2) My understanding is that .NET has a similar limitation. This limitation may not be strictly necessary, the paper A tail-recursive machine with stack inspection (non-paywalled link) may be relevant here.
3) It’s not strictly necessary to get rid of the execution context immediately. The important thing is that the retained context for all tail calls is bounded by a (hopefully small) constant. Perhaps it would be simpler to mark a sequence number as a tail call, and then have the spiller throw away the belt when it would have been otherwise spilled? This might not be an ideal implementation, as it would increase the pressure on the on-chip storage, but it should still be quite usable, and would probably be a more than adequate first implementation.
5a) Scheme supports varargs and mandates proper tail calls. Chez Scheme, Ikarus, Racket, Stalin, and/or Larceny might do what you describe, but I don’t know enough about any of these implementations on that particular count. In any case, it’s probably not important.
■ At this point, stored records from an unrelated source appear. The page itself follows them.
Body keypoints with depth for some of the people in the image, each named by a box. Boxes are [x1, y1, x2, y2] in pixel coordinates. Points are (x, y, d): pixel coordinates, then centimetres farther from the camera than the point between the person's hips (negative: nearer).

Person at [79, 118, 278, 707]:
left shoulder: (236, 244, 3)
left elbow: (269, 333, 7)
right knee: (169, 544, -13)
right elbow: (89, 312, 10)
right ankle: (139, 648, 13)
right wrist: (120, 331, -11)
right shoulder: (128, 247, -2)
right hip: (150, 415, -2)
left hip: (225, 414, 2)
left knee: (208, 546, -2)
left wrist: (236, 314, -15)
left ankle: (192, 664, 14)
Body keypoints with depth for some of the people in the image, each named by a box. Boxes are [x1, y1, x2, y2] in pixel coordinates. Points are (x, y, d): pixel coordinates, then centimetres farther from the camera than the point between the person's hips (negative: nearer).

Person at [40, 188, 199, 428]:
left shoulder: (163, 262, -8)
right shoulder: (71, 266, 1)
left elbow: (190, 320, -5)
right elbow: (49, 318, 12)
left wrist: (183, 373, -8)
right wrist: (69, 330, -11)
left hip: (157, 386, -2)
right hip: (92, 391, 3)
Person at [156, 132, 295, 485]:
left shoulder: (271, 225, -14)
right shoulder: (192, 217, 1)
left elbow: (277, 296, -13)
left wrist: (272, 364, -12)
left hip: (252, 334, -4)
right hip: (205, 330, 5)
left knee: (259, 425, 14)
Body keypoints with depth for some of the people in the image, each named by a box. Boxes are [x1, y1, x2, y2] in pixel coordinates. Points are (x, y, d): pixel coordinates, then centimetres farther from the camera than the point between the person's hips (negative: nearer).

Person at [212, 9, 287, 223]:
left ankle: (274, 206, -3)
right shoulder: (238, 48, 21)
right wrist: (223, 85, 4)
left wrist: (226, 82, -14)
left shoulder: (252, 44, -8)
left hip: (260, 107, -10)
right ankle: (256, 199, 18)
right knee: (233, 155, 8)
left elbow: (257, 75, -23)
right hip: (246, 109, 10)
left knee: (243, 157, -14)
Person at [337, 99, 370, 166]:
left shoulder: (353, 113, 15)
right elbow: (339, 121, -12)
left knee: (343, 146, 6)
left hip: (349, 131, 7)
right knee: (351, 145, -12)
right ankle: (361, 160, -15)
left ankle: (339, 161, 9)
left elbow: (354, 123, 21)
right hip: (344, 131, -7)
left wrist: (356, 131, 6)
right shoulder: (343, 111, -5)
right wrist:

5b) Yup, even with a callret instruction, there would still likely be some fairly obvious reasons to perform tail recursion optimization on the Mill. Even some Scheme compilers have TRO, though they all also implement proper tail calls. If TRO was all there really was to proper tail calls, they wouldn’t be that interesting or significantly increase the expressive power of the language. But there’s a lot more to proper tail calls than TRO.